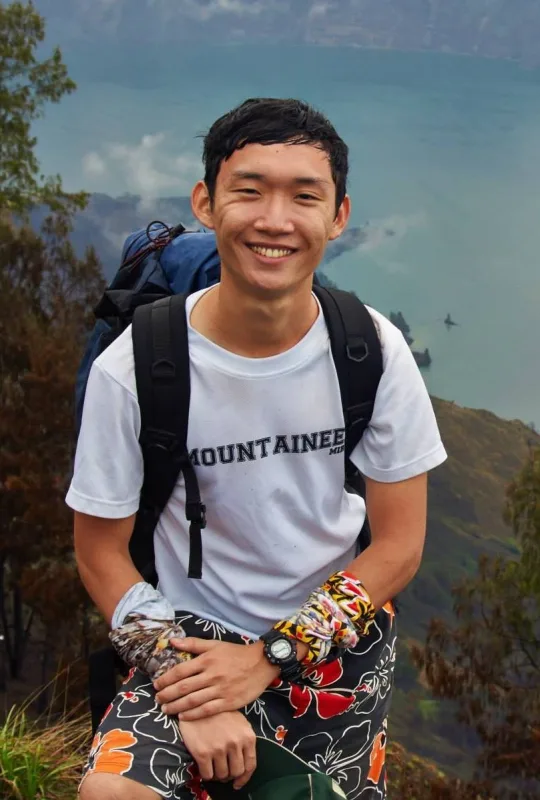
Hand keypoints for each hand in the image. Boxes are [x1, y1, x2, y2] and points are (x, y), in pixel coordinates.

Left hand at [154, 638, 278, 719]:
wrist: (262, 663)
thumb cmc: (236, 653)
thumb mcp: (215, 644)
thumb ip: (193, 644)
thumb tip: (172, 641)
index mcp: (207, 660)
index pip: (180, 671)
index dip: (166, 679)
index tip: (156, 685)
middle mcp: (212, 675)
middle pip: (183, 687)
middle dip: (167, 695)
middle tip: (157, 699)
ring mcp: (220, 690)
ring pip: (193, 700)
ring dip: (176, 706)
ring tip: (165, 710)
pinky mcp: (229, 702)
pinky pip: (207, 710)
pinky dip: (193, 714)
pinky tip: (183, 717)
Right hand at [179, 710, 256, 788]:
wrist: (195, 703)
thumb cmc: (218, 712)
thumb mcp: (239, 721)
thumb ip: (244, 739)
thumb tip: (245, 763)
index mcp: (247, 735)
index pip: (250, 765)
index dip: (244, 778)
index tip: (238, 783)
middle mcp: (235, 743)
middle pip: (236, 772)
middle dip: (230, 775)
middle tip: (223, 772)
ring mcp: (219, 748)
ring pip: (222, 775)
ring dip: (217, 775)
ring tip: (213, 767)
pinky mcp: (203, 753)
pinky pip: (208, 775)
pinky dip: (206, 774)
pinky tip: (204, 766)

◆ **Problem requirements**
Your response should be made up of the lines in the data that contain the word "hand".

◆ **Answer to this problem**
Hand keypoints for each hand in the image. Boxes are [x1, y1, x2, y2] and points are (x, y), in pixel coordinates.
Left hand at [154, 638, 278, 719]:
Right hand at [179, 710, 256, 788]:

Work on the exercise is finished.